Input data =

● ● ● ●

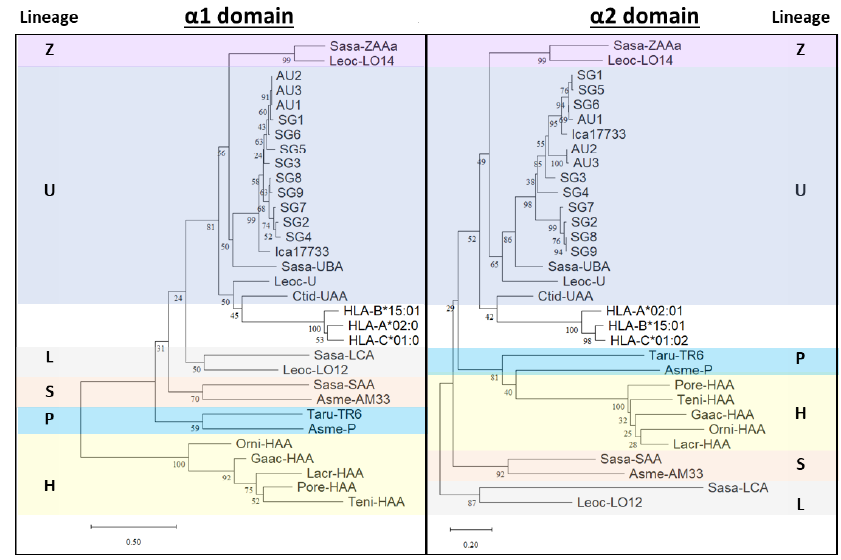
Figure 3. Phylogenetic trees based on α 1 and α 2 domain amino acid sequences of Asian seabass and other representative teleost fishes’ MHC-I molecules. Neighbor-joining tree [32] of α 1 (left tree) and α 2 (right tree) domain sequences. The trees are drawn to scale, with branch lengths indicating the number of amino acid substitutions per site. The percentage of replicate trees in which the associated taxa clustered together in the bootstrap test (1000 replicates) [33] is shown on each node. The evolutionary distances were computed using the Poisson correction method [34] and are presented in the unit of the number of amino acid substitutions per site. The analysis involved 32 amino acid sequences. There were 99 positions in each of the final datasets. Evolutionary analyses were conducted in MEGA11 [35]. Clusters with the six different MHC class I lineages found in teleosts are shown with colored boxes. The sequence references are listed in Figure 1.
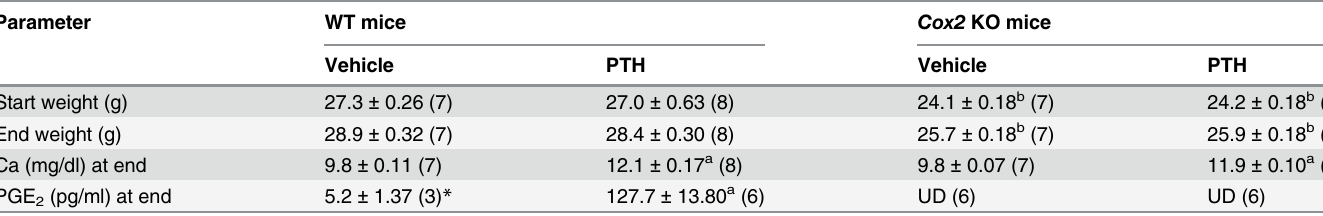
Table 3. Body weight, serum calcium (Ca) and serum PGE 2 in wild type (WT) and Cox2 KO mice infused with vehicle or PTH for 12 days. Parameter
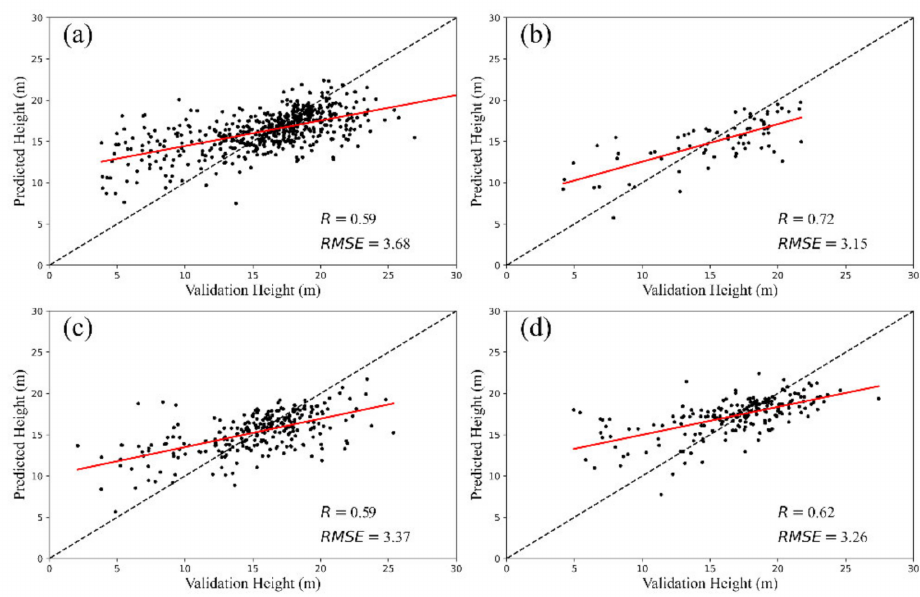
Figure 3. Correlations between the validation samples and predicted forest canopy heights by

● ● ● ●

Problem details =
Output a faithful copy of the data, with each picture left out.

Reply to the task =
Figure 3. Phylogenetic trees based on α 1 and α 2 domain amino acid sequences of Asian seabass and other representative teleost fishes’ MHC-I molecules. Neighbor-joining tree [32] of α 1 (left tree) and α 2 (right tree) domain sequences. The trees are drawn to scale, with branch lengths indicating the number of amino acid substitutions per site. The percentage of replicate trees in which the associated taxa clustered together in the bootstrap test (1000 replicates) [33] is shown on each node. The evolutionary distances were computed using the Poisson correction method [34] and are presented in the unit of the number of amino acid substitutions per site. The analysis involved 32 amino acid sequences. There were 99 positions in each of the final datasets. Evolutionary analyses were conducted in MEGA11 [35]. Clusters with the six different MHC class I lineages found in teleosts are shown with colored boxes. The sequence references are listed in Figure 1.
Table 3. Body weight, serum calcium (Ca) and serum PGE 2 in wild type (WT) and Cox2 KO mice infused with vehicle or PTH for 12 days. Parameter
Figure 3. Correlations between the validation samples and predicted forest canopy heights by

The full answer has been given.